====== Dataset extract

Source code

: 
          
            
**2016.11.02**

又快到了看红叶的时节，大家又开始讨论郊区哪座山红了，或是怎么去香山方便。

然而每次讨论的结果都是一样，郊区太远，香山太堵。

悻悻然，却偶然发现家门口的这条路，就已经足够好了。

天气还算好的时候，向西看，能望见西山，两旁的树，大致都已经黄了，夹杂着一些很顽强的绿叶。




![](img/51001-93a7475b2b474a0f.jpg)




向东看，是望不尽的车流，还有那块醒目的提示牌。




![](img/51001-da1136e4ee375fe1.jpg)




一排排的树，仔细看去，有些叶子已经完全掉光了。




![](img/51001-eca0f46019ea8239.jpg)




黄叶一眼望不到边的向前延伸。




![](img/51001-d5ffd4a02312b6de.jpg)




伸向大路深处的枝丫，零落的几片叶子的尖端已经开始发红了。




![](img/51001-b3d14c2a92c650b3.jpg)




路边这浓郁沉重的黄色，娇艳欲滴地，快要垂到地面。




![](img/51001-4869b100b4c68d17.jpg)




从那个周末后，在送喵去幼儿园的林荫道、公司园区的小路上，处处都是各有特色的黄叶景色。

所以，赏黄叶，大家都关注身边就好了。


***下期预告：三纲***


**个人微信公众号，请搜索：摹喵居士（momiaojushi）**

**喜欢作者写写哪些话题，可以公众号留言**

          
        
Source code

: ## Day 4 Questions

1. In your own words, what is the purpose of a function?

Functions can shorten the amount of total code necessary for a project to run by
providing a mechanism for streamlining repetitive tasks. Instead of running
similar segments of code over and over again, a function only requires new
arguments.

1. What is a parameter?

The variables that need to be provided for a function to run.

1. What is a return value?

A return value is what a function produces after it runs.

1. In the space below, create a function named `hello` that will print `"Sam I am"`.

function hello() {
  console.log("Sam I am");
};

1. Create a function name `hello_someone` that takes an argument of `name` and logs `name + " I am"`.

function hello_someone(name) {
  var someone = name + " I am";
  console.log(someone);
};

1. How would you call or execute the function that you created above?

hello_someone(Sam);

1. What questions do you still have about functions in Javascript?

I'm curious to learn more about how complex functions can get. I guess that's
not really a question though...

============

■ Problem statement
Set down the data word for word, from the start through the line containing "伸向大路深处的枝丫，零落的几片叶子的尖端已经开始发红了。", with both ends included.

■ Solved problem
Source code

: 
          
            
**2016.11.02**

又快到了看红叶的时节，大家又开始讨论郊区哪座山红了，或是怎么去香山方便。

然而每次讨论的结果都是一样，郊区太远，香山太堵。

悻悻然，却偶然发现家门口的这条路，就已经足够好了。

天气还算好的时候，向西看，能望见西山，两旁的树，大致都已经黄了，夹杂着一些很顽强的绿叶。




![](img/51001-93a7475b2b474a0f.jpg)




向东看，是望不尽的车流，还有那块醒目的提示牌。




![](img/51001-da1136e4ee375fe1.jpg)




一排排的树，仔细看去，有些叶子已经完全掉光了。




![](img/51001-eca0f46019ea8239.jpg)




黄叶一眼望不到边的向前延伸。




![](img/51001-d5ffd4a02312b6de.jpg)




伸向大路深处的枝丫，零落的几片叶子的尖端已经开始发红了。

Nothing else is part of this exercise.